▸ MATERIAL SUPPLIED
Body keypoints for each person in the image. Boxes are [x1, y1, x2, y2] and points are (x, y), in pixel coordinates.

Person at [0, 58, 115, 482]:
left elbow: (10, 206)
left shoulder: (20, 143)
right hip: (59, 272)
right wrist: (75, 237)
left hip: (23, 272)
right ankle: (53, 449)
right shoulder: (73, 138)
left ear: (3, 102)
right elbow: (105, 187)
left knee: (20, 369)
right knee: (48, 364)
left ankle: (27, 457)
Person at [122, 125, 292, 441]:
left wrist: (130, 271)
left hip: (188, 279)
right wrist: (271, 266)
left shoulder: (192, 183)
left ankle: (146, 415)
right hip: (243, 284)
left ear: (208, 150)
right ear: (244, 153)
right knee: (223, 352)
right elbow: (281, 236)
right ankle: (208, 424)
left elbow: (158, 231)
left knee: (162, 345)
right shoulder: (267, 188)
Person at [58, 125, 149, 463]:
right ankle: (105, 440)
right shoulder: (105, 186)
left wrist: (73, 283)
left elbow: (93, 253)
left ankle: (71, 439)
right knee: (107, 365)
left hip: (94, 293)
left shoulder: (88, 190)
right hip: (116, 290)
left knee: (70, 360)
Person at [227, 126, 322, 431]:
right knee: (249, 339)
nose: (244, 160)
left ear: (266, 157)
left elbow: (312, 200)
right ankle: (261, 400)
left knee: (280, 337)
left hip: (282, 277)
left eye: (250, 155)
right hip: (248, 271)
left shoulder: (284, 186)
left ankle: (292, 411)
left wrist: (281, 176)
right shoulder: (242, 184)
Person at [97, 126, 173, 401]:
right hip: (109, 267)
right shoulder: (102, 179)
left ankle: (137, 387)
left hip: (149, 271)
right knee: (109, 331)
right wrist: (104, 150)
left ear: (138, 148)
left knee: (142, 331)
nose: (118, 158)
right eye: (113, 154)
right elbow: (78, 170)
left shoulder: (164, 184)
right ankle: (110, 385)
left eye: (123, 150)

▸ TASK BRIEF
If a line in the records contains the word "knee", copy it.

▸ ANSWER TO THE PROBLEM
left knee: (20, 369)
right knee: (48, 364)
right knee: (223, 352)
left knee: (162, 345)
right knee: (107, 365)
left knee: (70, 360)
right knee: (249, 339)
left knee: (280, 337)
right knee: (109, 331)
left knee: (142, 331)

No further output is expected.